Never used Deepseek. How does that compare to Opus 4.6/4.7? Because I can probably last a month with the cheapest models, but I'm certainly not replacing my "artisanal" code with those. Anything older than Opus 4.6 for a remotely complex task will produce garbage and waste tokens.
(Not talking about auto-completion here, which is unlimited in our plans)
I haven't used Claude Code, so can't really compare, but benchmarks show Deepseek on the same level as Opus 4.6. Very much worth it IMO considering it's essentially free. Works pretty well for me, but of course depends on your tasks.
Thanks for the info, I'll pass the word and see if we can use it.
Putting aside the benchmarks, since it varies widely depending on which ones you look at, Deepseek is most definitely not on par with Opus 4.6.
Unless you factor cost in, then Deepseek is lightyears ahead of Opus.
I'm confused by your comment. Did you mean the opposite?
Meaning that Opus is dramatically better than Deepseek for complex coding tasks, but if you include cost in the calculation, Deepseek looks a lot better.
Is that 20€ in API credits or a 20€ subscription? The latter is quite a bit more usage and the limits reset in 5 hour windows. Both options are available in enterprise and team setups.
An alternative you might suggest is Open AI at 20/month subscriptions.
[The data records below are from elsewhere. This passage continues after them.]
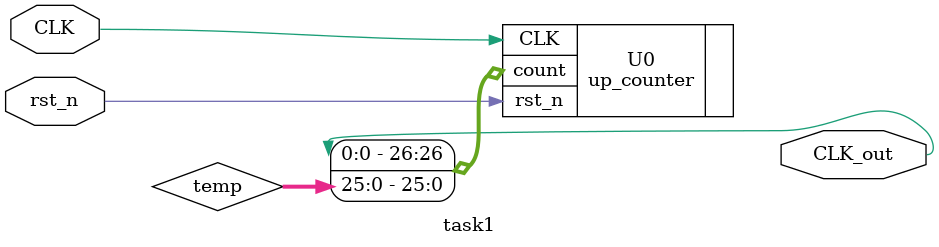
<source format=v>
`timescale 1ns / 1ps
`define freq_div_bit 27
module task1(
    input CLK,
    input rst_n,
    output CLK_out
    );
    wire [`freq_div_bit-2:0]temp;
    up_counter U0(.CLK(CLK), .rst_n(rst_n), .count({CLK_out,temp}));
endmodule


</source>
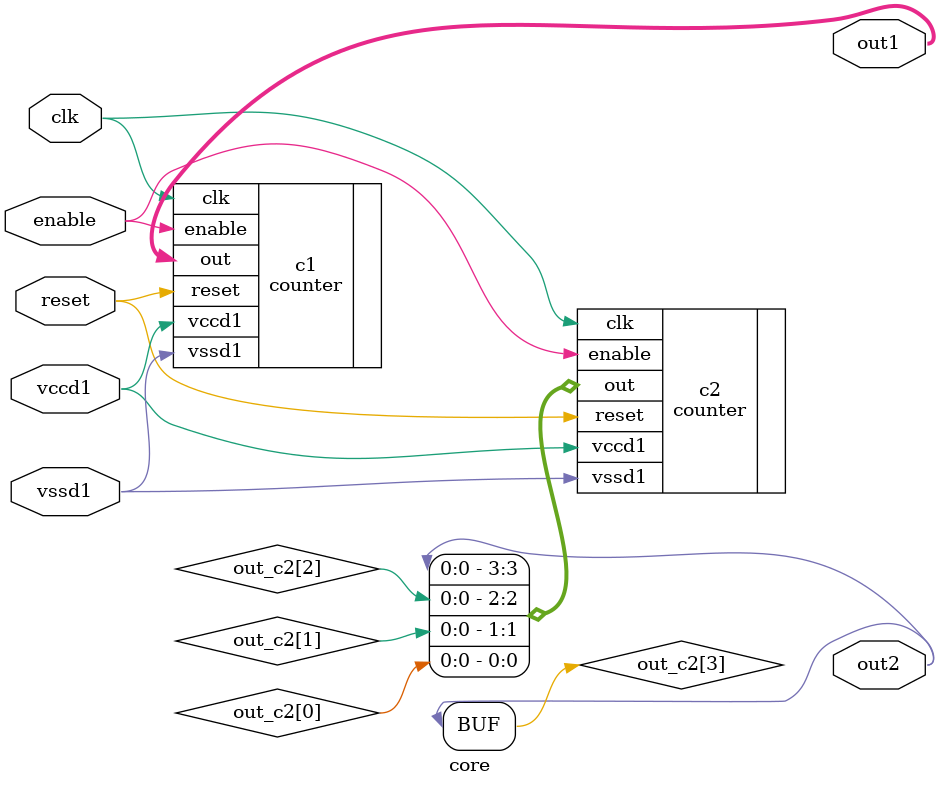
<source format=v>
/* Generated by Yosys 0.12+45 (git sha1 UNKNOWN, gcc 8.3.1 -fPIC -Os) */

module core(vccd1, vssd1, enable, clk, reset, out1, out2);
  input clk;
  input enable;
  output [3:0] out1;
  output out2;
  wire \out_c2[0] ;
  wire \out_c2[1] ;
  wire \out_c2[2] ;
  wire \out_c2[3] ;
  input reset;
  inout vccd1;
  inout vssd1;
  counter c1 (
    .clk(clk),
    .enable(enable),
    .out(out1),
    .reset(reset),
    .vccd1(vccd1),
    .vssd1(vssd1)
  );
  counter c2 (
    .clk(clk),
    .enable(enable),
    .out({ out2, \out_c2[2] , \out_c2[1] , \out_c2[0]  }),
    .reset(reset),
    .vccd1(vccd1),
    .vssd1(vssd1)
  );
  assign \out_c2[3]  = out2;
endmodule

</source>
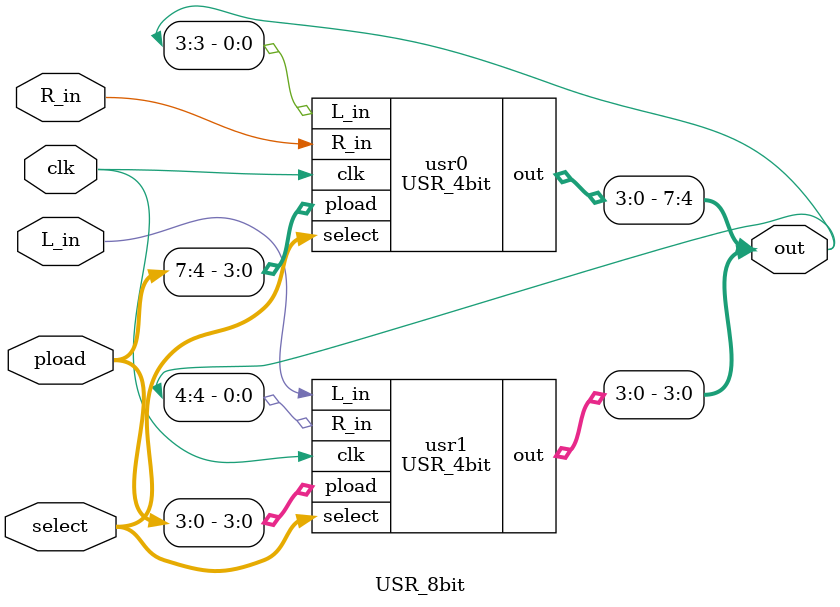
<source format=v>
module DFF(Q,D,clk);
	output Q;
	input D, clk;

	wire w0, w1, w2, w3, Q_bar;
	
	nand nand00(w0, w1, w3);
	nand nand01(w1, w0, clk);
	nand nand10(w2, w1, w3, clk);
	nand nand11(w3, w2, D);
	nand nand1_0(Q, w1, Q_bar);
	nand nand1_1(Q_bar, w2, Q);

endmodule

// a 4X1 MUX to perform operation according to user input, 00- do nothing, 01- right shift, 10- left shift, 11- write;
module mux_4_1 (out, in0, in1, in2, in3, select);

	input in0,in1,in2,in3;
	input[1:0] select;
	output out;

	wire s0, s1, w0, w1, w2, w3;
	
	not n0(s0, select[0]);
	not n1(s1, select[1]);
	and and00(w0, s1, s0, in0);
	and and11(w1, s1, select[0], in1);
	and and22(w2, select[1], s0, in2);
	and and33(w3, select[1], select[0], in3);
	or out00(out, w0, w1, w2, w3);

endmodule 


//Universal shift register for 4 bits
module USR_4bit(out, pload, L_in, R_in, select, clk);


	output[3:0] out;
	input[3:0] pload;
	input L_in,R_in, clk;
	input[1:0] select;

	wire w0, w1, w2, w3;						

	DFF df3(out[3], w3, clk);
	DFF df2(out[2], w2, clk);
	DFF df1(out[1], w1, clk);
	DFF df0(out[0], w0, clk);

	mux_4_1 mx3(w3, out[3], R_in, out[2], pload[3], select);
	mux_4_1 mx2(w2, out[2], out[3], out[1], pload[2], select);
	mux_4_1 mx1(w1, out[1], out[2], out[0], pload[1], select);
	mux_4_1 mx0(w0, out[0], out[1], L_in,pload[0], select);

endmodule
//universal shift register in 8 bits using bottom up approach
//universal shift register in 8 bits using bottom up approach
module USR_8bit(out, pload, L_in, R_in, select, clk);


	output[7:0] out;
	input[7:0] pload;
	input L_in,R_in, clk;
	input[1:0] select;

	USR_4bit usr0(out[7:4], pload[7:4], out[3], R_in, select, clk);
	USR_4bit usr1(out[3:0], pload[3:0], L_in, out[4], select, clk);

endmodule

</source>
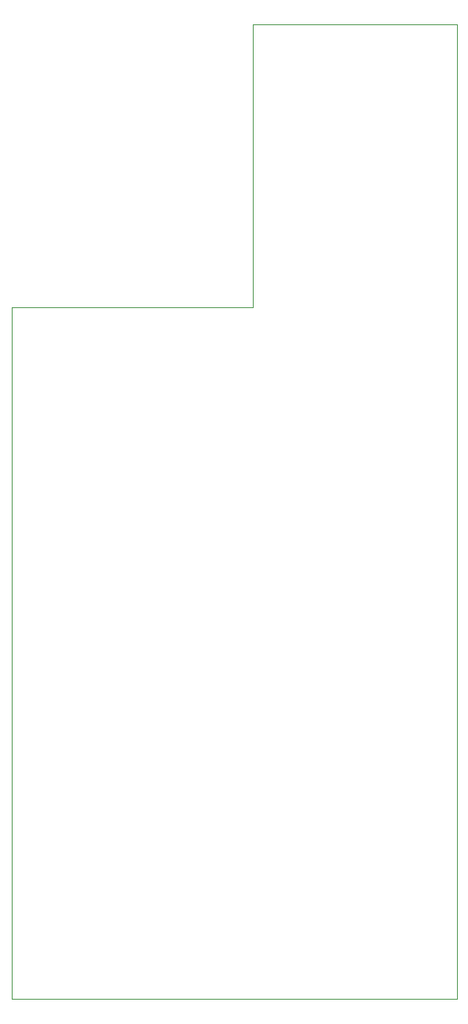
<source format=gm1>
G04 #@! TF.FileFunction,Profile,NP*
%FSLAX46Y46*%
G04 Gerber Fmt 4.6, Leading zero omitted, Abs format (unit mm)*
G04 Created by KiCad (PCBNEW 4.0.2-stable) date 2019-03-27 10:59:48 PM*
%MOMM*%
G01*
G04 APERTURE LIST*
%ADD10C,0.200000*%
%ADD11C,0.100000*%
G04 APERTURE END LIST*
D10*
D11*
X118000000Y-68500000D02*
X118000000Y-38000000D01*
X92000000Y-68500000D02*
X118000000Y-68500000D01*
X92000000Y-142999992D02*
X92000000Y-68500000D01*
X140000000Y-142999992D02*
X92000000Y-142999992D01*
X140000000Y-38000000D02*
X140000000Y-142999992D01*
X118000000Y-38000000D02*
X140000000Y-38000000D01*
M02*

</source>
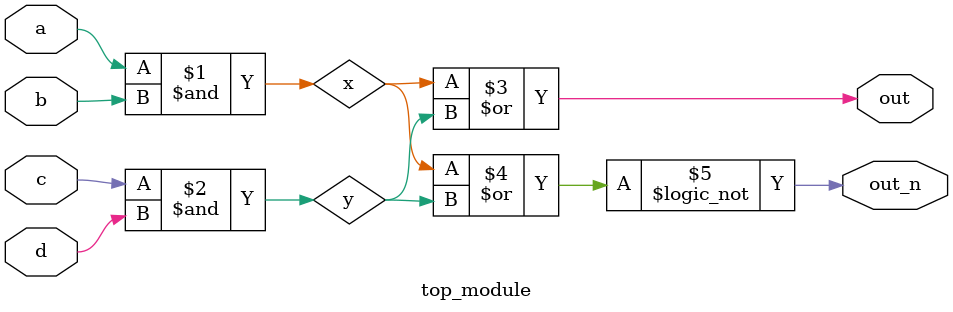
<source format=v>
`default_nettype none
module top_module(
    input a,
    input b,
    input c,
    input d,
    output out,
    output out_n   ); 
wire x,y;
    assign x= a&b;
    assign y= c&d;
    assign out = x|y;
    assign out_n= !(x|y);
endmodule

</source>
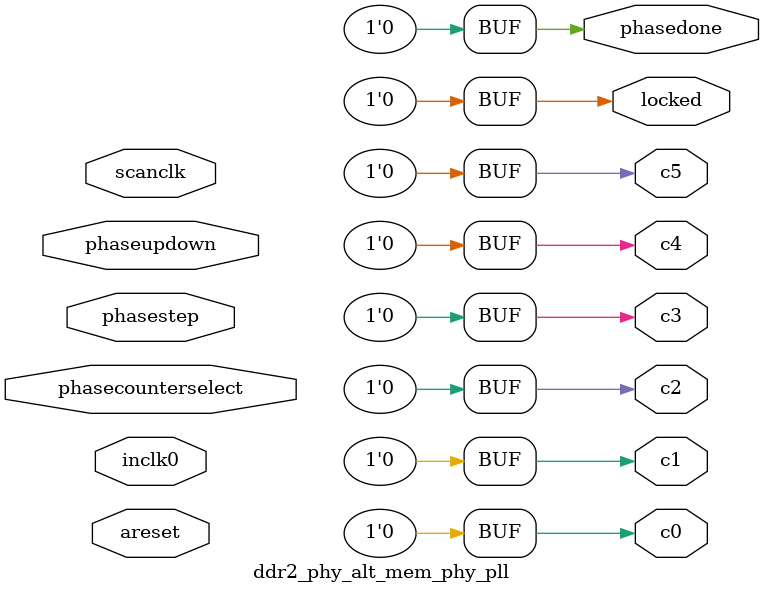
<source format=v>
module ddr2_phy_alt_mem_phy_pll(	// file.cleaned.mlir:2:3
  input        areset,	// file.cleaned.mlir:2:42
               inclk0,	// file.cleaned.mlir:2:59
  input  [3:0] phasecounterselect,	// file.cleaned.mlir:2:76
  input        phasestep,	// file.cleaned.mlir:2:105
               phaseupdown,	// file.cleaned.mlir:2:125
               scanclk,	// file.cleaned.mlir:2:147
  output       c0,	// file.cleaned.mlir:2:166
               c1,	// file.cleaned.mlir:2:179
               c2,	// file.cleaned.mlir:2:192
               c3,	// file.cleaned.mlir:2:205
               c4,	// file.cleaned.mlir:2:218
               c5,	// file.cleaned.mlir:2:231
               locked,	// file.cleaned.mlir:2:244
               phasedone	// file.cleaned.mlir:2:261
);

  assign c0 = 1'h0;	// file.cleaned.mlir:3:14, :4:5
  assign c1 = 1'h0;	// file.cleaned.mlir:3:14, :4:5
  assign c2 = 1'h0;	// file.cleaned.mlir:3:14, :4:5
  assign c3 = 1'h0;	// file.cleaned.mlir:3:14, :4:5
  assign c4 = 1'h0;	// file.cleaned.mlir:3:14, :4:5
  assign c5 = 1'h0;	// file.cleaned.mlir:3:14, :4:5
  assign locked = 1'h0;	// file.cleaned.mlir:3:14, :4:5
  assign phasedone = 1'h0;	// file.cleaned.mlir:3:14, :4:5
endmodule


</source>
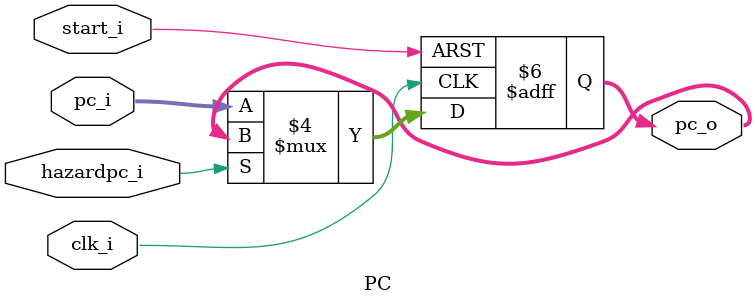
<source format=v>
module PC
(
    clk_i,
    start_i,
    pc_i,
    hazardpc_i,
    pc_o,
);

// Ports
input               clk_i;
input               start_i, hazardpc_i;
input   [31:0]      pc_i;
output  reg [31:0]      pc_o;

// Wires & Registers
 
/* reg     [31:0]      pc_o;
reg     flag,flag_next;

always@(*)begin
    if(pc_i == 32'd248)flag_next = 1;
    else flag_next = flag;
end */

always@(posedge clk_i or negedge start_i) begin /*  */
    if(~start_i) begin
        pc_o <= 32'b0;
        // flag <= 0;
    end
    else begin
        /* flag <= flag_next;
        if(start_i & (!hazardpc_i))
            pc_o <= (flag)? 32'd248 : pc_i ;
        else
            pc_o <= pc_o; */

        if(hazardpc_i)
            pc_o <= pc_o;
        else 
            begin
            pc_o <= pc_i;
        end
    end
end

endmodule

</source>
For Claude you need 100/month subscriptions for serious usage but with GPT 5.4 you can get a lot farther on 20/month.
But no matter how much they pay, artisanal code is only mostly dead. Miracle Max's pill will come in the form of everyone realizing that having no one left that can actually code isn't working out as planned!
I'm on the $10 plan and have pretty much resorted to GPT-5 mini on low reasoning, with caveman on ultra mode.
For what I need it to do (analyze a large and obscure database, match some binary data with some C data structures and help me write parsers) it does well, but I do miss abusing Claude Sonnet 4.6 and not worrying about limits.
No - we didn't get good results with Copilot. My team is using Devin extensively, and it actually really does seem to be hugely beneficial for us.